Altogether, the malaise means that thousands of square feet dedicated to selling chinos, hounds tooth jackets, pencil skirts, and faux pearl necklaces are about to disappear. And the future for the remaining locations in these chains feels awfully precarious. That means that even if you want to outfit yourself in the traditional costume of cubicle work, you’re soon going to have far fewer options for doing so.

But who is going to want to, or need to, whenever some semblance of normal returns? At first, work-from-home arrangements felt temporary, and so, too, did the wardrobe adaptations. But the recent announcement by Google parent Alphabet that employees won’t be called back to the office until July 2021 suggests that many workers could be keeping up this routine for a long time. Now that the boss has already seen you in a rumpled flannel shirt and your old-school client has gotten used to your Jon Snow mane, it feels pointless to revert to pre-pandemic fashion pretenses.

Information provided -
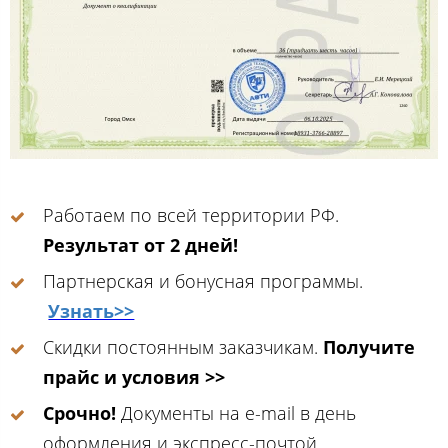
Работаем по всей территории РФ.
Результат от 2 дней!
Партнерская и бонусная программы.
Узнать>>
Скидки постоянным заказчикам.
Получите
прайс и условия >>
Срочно!
Документы на e-mail в день
оформления и экспресс-почтой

What to work on -
A – Answer these questions about the office-wear passage:
(i) What four items does the office-wear passage list as sold in the space that is about to disappear?
(ii) Until when, according to the announcement, won't Alphabet employees be called back to the office?
(iii) What has the boss already seen you wearing?
B – Can you transcribe the stretch of the office-wear passage from "But who is going" through "pre-pandemic fashion pretenses."?
These data have no connection to the office-wear passage.

Exercise results -
A –
(i) Chinos, hounds tooth jackets, pencil skirts, and faux pearl necklaces.
(ii) July 2021.
(iii) A rumpled flannel shirt.

B –
But who is going to want to, or need to, whenever some semblance of normal returns? At first, work-from-home arrangements felt temporary, and so, too, did the wardrobe adaptations. But the recent announcement by Google parent Alphabet that employees won’t be called back to the office until July 2021 suggests that many workers could be keeping up this routine for a long time. Now that the boss has already seen you in a rumpled flannel shirt and your old-school client has gotten used to your Jon Snow mane, it feels pointless to revert to pre-pandemic fashion pretenses.